The ASU is also calling for new forms of leave, including 10 days of paid reproductive leave and 10 days per year of compassionate leave for Sad News/Sorry Business, arguing such reforms are necessary to adapt to “profound change” in an “insecure and fragmented” labour market.
“Workloads have intensified,” the submission said, adding that “workers are increasingly subject to unpredictable and unstable rostering arrangements… [and] digital technologies including AI are reshaping how work is allocated, monitored, and controlled.”
“These developments have placed a growing strain on minimum standards designed around more stable and predictable employment models, widening the gap between statutory entitlements and workers’ lived experience.”
Fuelling a productivity paradox?
It’s not the ASU’s first call for a shorter working week, but this submission comes amidst a time of dramatic change as companies use AI to replace costly workers – with tech bellwether Atlassian firing 1,600 employees this week and Afterpay recently doing the same.
Such mass layoffs have become a feature of today’s job market, highlighting the complex dynamics of AI adoption that have seen generative AI (genAI) and agentic AI delivering strong returns for companies that have seized upon their promise to replace workers.

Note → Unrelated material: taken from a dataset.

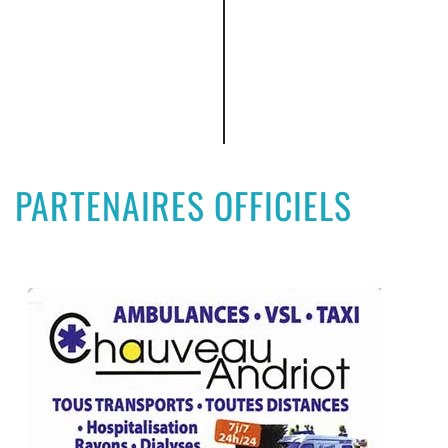
PARTENAIRES OFFICIELS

Well-considered deployments of GenAI and agentic AI deliver “compelling” 49 per cent return on investment, according to a newly released Snowflake-Omdia-Informa TechTarget survey of 2,050 AI-adopting business and IT leaders in 10 countries.

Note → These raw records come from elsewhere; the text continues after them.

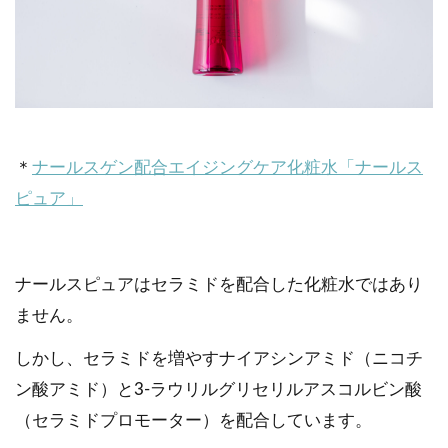
＊
ナールスゲン配合エイジングケア化粧水「ナールス
ピュア」
ナールスピュアはセラミドを配合した化粧水ではあり
ません。
しかし、セラミドを増やすナイアシンアミド（ニコチ
ン酸アミド）と3-ラウリルグリセリルアスコルビン酸
（セラミドプロモーター）を配合しています。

AI’s promised ROI has emboldened companies but threatened workers, with AI’s introduction linked to loss of entry-level jobs at 63 per cent of firms, 46 per cent reporting job losses at the middle management level, and 27 per cent firing senior managers.
Workers’ increased mobility is driving other workplace change, with Victoria recently confirming – over vociferous objections of the business community – that all workers in that state will be eligible to work from home two days per week from 1 September.
The four-day week is easier in theory than in practice
Calls for a four-day work week have gained momentum in recent years, with the likes of Medibank and Oxfam Australia joining a global movement and Victorian public school teachers recently clamouring for a trial of four-day weeks.
Yet for all the ASU’s desire to rebalance workplace policies – and research suggesting a four-day week can improve productivity and employee well-being – many firms will be sceptical as they grapple with economic challenges, ethical dilemmas and a productivity crisis.
The City of Launceston, for one, moved to adopt a four-day week in January, but got as far as renegotiating the EBA for its 600 employees with the ASU before it scrapped the plan a month later amidst fierce backlash from residents and ratepayers.
An “increasingly polarised” debate had “directed unacceptable hostility towards staff,” after the change was announced, CEO Sam Johnson said, adding that while the council “believes in the evidence behind it…. It must be supported and understood by the community we serve.”
“We believe in what it represents for productivity, wellbeing and the future of public service,” he continued, “and we believe that, done properly it is achievable here.”